On Fri, 18 May 2018, Periklis Gogas wrote:

Great! thanks Allin!
It is not a major problem but I have this every year with my students.​

Ok, exam grades turned in so here we go. I've replicated your set-up on Windows 10, running in English but trying to access a data file inside a Desktop subdirectory named "test" in Greek letters (that is, tau-epsilon-sigma-tau).

There are at least three ways to open a data file or script file that's suitably associated with gretl:

1) In the native file manager, double-click on the file: this should send a directive to the operating system to launch gretl with the given filename as a command-line argument.


​In the first example I did this​

2) Start gretl, then locate and select the file via the native file manager, and drag the file onto the main gretl window.

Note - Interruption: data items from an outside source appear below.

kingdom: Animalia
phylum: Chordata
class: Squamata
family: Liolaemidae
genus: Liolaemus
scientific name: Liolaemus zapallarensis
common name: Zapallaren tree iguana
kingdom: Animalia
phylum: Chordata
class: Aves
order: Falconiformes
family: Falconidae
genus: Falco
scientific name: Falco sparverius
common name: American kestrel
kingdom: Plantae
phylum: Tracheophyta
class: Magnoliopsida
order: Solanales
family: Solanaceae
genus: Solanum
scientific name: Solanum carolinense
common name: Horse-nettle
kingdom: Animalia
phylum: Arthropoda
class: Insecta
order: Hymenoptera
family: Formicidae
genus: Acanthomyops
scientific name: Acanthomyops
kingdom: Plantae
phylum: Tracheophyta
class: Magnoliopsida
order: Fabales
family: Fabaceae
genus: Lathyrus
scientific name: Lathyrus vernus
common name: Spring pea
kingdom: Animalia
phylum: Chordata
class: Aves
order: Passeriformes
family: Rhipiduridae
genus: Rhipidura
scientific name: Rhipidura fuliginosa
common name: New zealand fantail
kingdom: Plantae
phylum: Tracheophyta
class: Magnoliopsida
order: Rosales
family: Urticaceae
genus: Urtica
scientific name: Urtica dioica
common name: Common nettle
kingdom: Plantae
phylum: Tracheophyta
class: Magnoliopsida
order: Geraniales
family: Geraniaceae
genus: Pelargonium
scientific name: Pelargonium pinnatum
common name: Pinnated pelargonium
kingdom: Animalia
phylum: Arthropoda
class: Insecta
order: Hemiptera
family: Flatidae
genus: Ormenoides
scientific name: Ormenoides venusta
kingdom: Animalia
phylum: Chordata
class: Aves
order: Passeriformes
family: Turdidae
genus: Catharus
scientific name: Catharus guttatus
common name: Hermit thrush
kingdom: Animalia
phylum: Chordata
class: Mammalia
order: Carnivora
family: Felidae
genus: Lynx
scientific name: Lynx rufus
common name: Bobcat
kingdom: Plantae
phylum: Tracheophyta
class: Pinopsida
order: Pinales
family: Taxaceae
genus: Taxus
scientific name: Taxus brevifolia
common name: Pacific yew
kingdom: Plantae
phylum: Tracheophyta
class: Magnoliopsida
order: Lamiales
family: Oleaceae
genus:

​Did not try this​ before. I tried it now and I got this:




3) Start gretl then use its menus (e.g. /File/Open data/User file...) to launch the GTK File dialog, select the desired file, then click the "Open" button (or double-click).

 
​In the second I sent you I did this.

​I get this message doing it like this:




(Once a file has been successfully opened there's a fourth way; that is. re-select the file under the menu of recently-opened files.)

So here's what I've found: methods 2 and 3 work fine to open a file within a Greek-named directory, but method 1 fails as you showed, with the puzzling error message in which the filename is shown with the Greek-letter sequence tau-epsilon-sigma-tau replaced by "test" (in Roman letters).

So it seems that when method 1 is used "somebody" is mistakenly transliterating the folder name before it gets to gretl. It could be Windows or it could be GTK (the cross-platform GUI tollkit that gretl uses). I've lodged a query with the GTK guys to try to determine if GTK might be messing with the filename before it reaches gretl.